The main take-away for me is that current debates around personalization do not always take factors such as language, geography and time into suffient account, although such factors are much more important than individual user preferences are in shaping personalization. That said, who exactly gets to see strongly divergent search results, why this happens, and what effects it has on those users is an import research question for our field.
- The sample is based on self-selection, limiting its generalizability. This applies especially to the non-German results, which make up a much smaller share of the data. Imagine this with a (more) representative panel of users. We may well encounter very different results in detail, but I think the principle approach would still hold.
- The decisive variables to study deep personalization are probably not in the data set at all, but in the users’ browsing history. All of the outliers visible in the plots must be explicable by that, unless one assumes that Google just randomly shows some people very non-standard results. The beauty of the ctrees is that they show internal deviation within nodes.
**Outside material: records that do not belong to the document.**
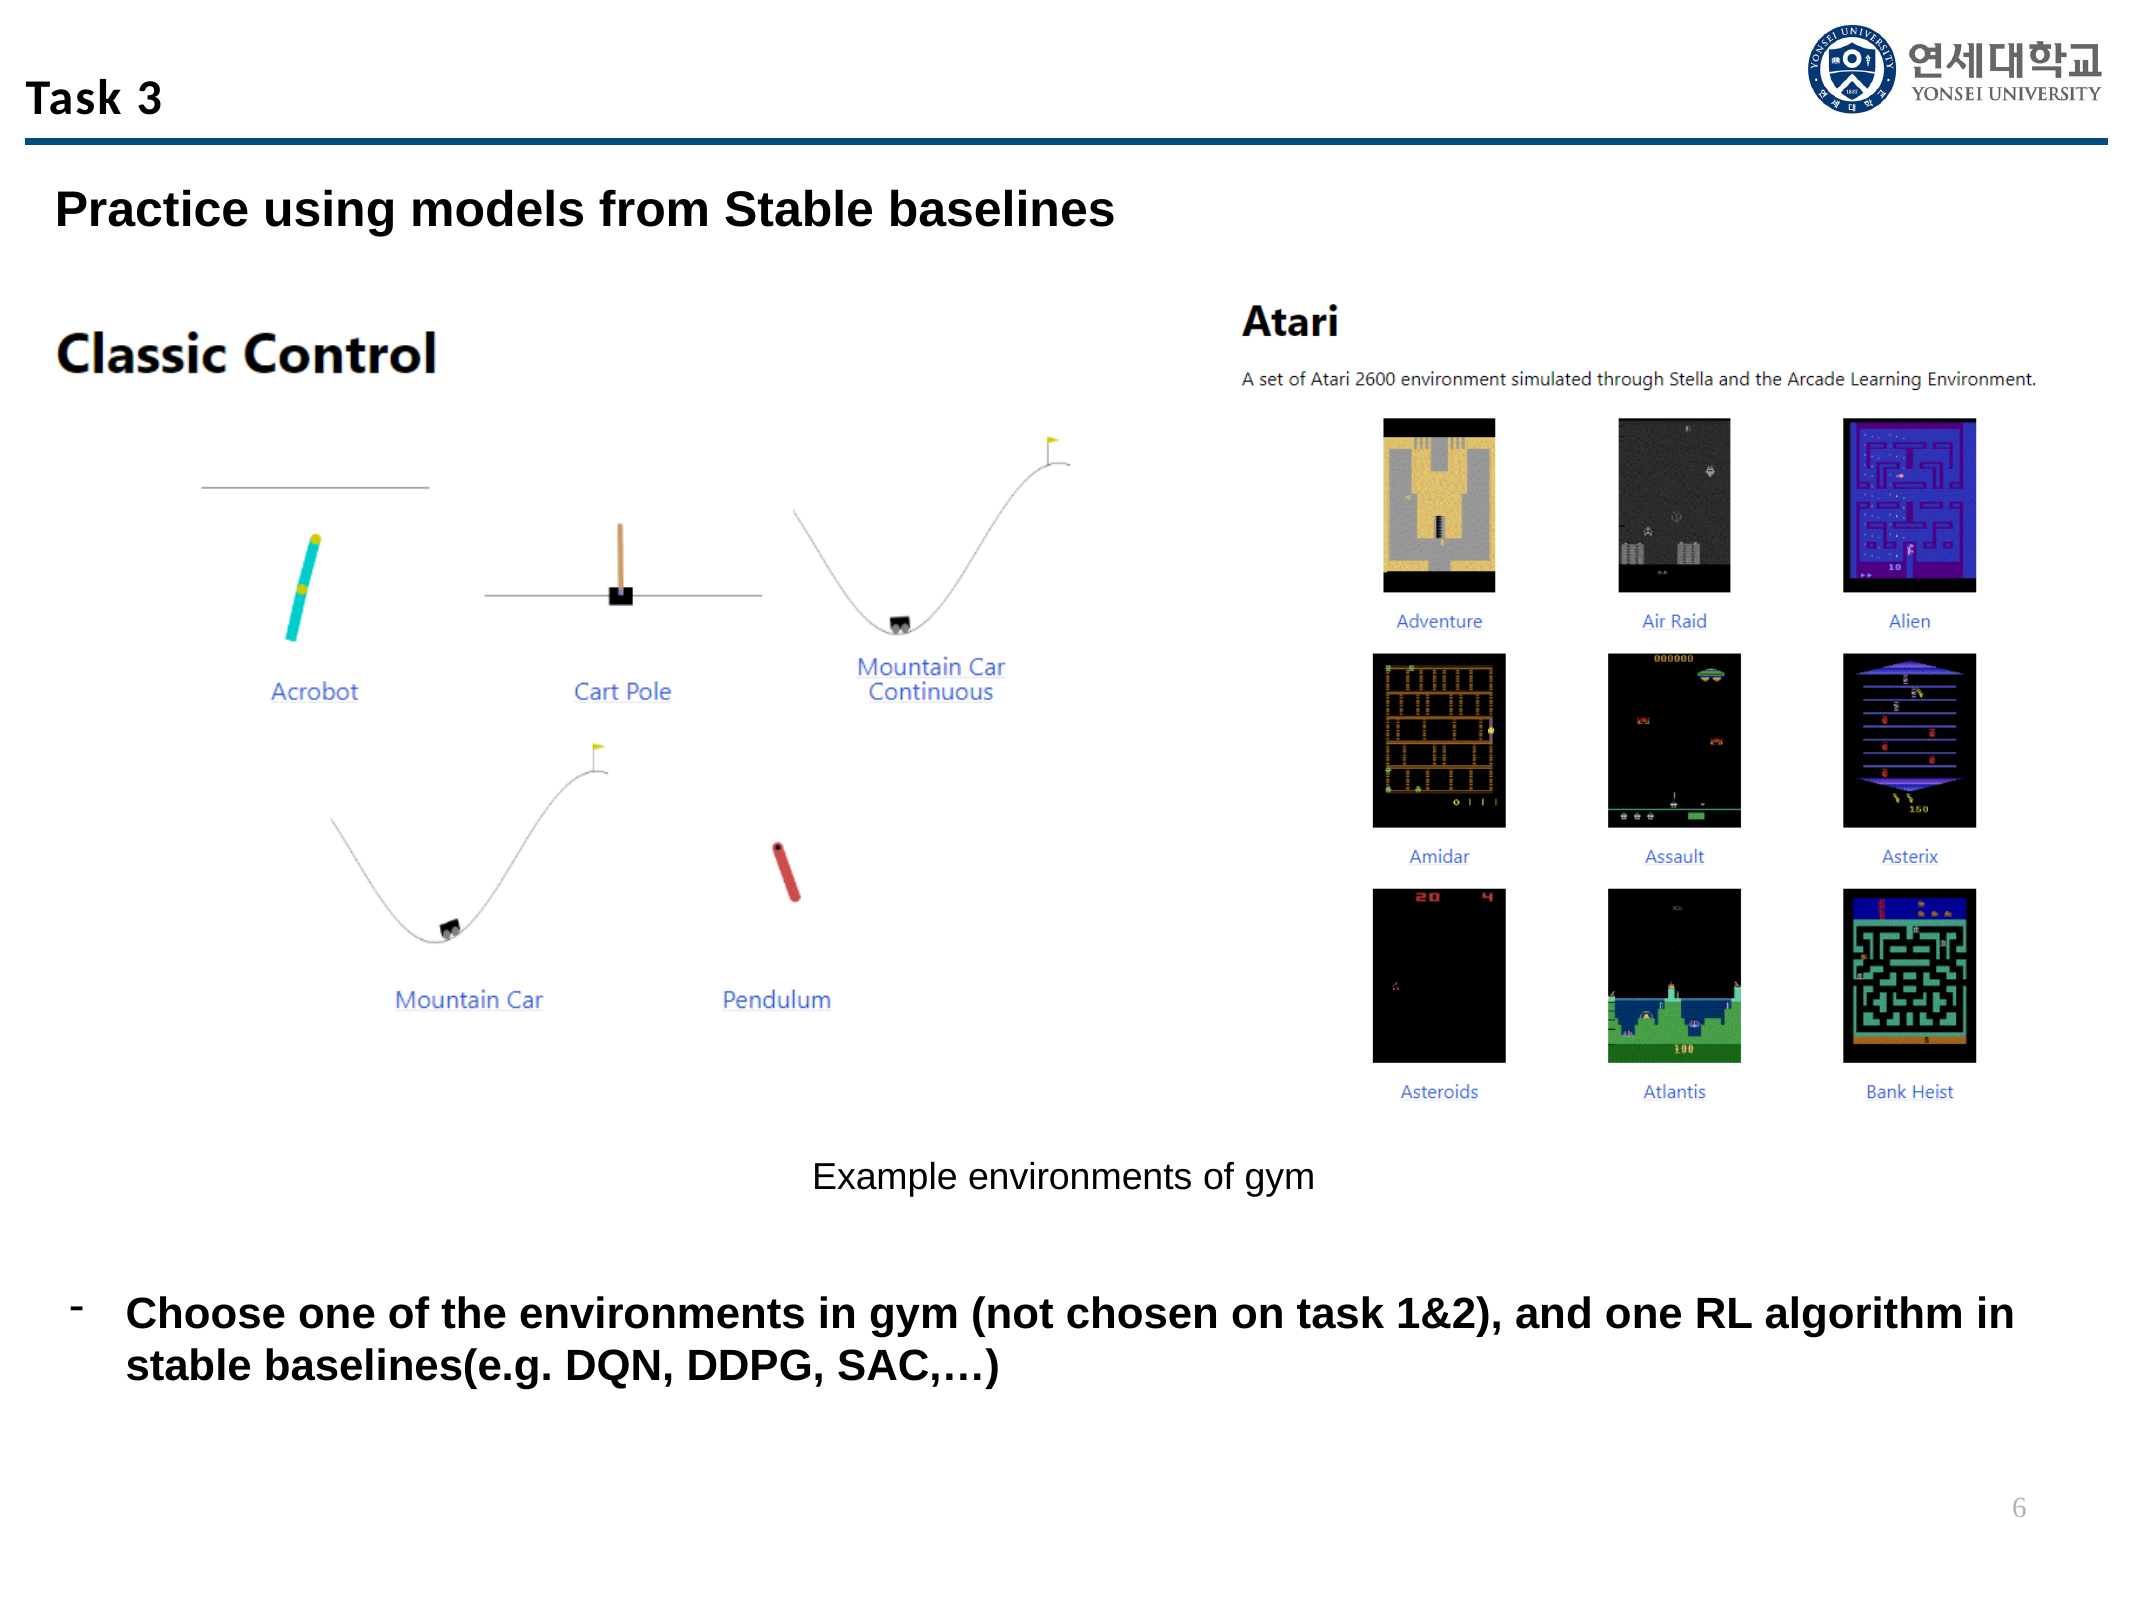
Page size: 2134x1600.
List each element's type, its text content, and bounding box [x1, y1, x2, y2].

text_box Example environments of gym [797, 1144, 1385, 1205]
text_box Task 3 [23, 62, 2067, 125]
picture [23, 307, 1146, 1033]
picture [1225, 288, 2048, 1110]
text_box Choose one of the environments in gym (not chosen on task 1&2), and one RL algorithm in stable baselines(e.g. DQN, DDPG, SAC,…) [52, 1276, 2134, 1397]
text_box Practice using models from Stable baselines [52, 155, 2038, 237]
picture [1806, 23, 2105, 115]
slide_number 6 [1536, 1488, 2027, 1568]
For example, someone in Node 6 of Angela Merkel’s tree gets very German results, although she shouldn’t, based on what the manifest variables on language and location would predict.
- The clustering needs further validation by comparing days and experimenting with looking at longer periods.
(*) It is also possible that our sample is biased in this respect. If there are many Green supporters among the participants in the Datenspende data, perhaps only they are shown the many websites operated by local party branches.
(**) Whether a candidate presents herself on the party’s page or her own website will usually make little difference, of course.
(***) Of course the order is extremely important, but a) operationalizing this is complicated and b) we are not so much interested in what a user will click on but what menu of choices (the first page of results) they are presented with.
(****) This is likely to be complicated in practices, especially because there are bound to be interactions, but the profiles by language and location are likely to hold up in practice, because showing someone a news website they don’t usually read is different from showing them content in a language they don’t understand, or showing them the website of a U.S. university instead of a political party from Bavaria.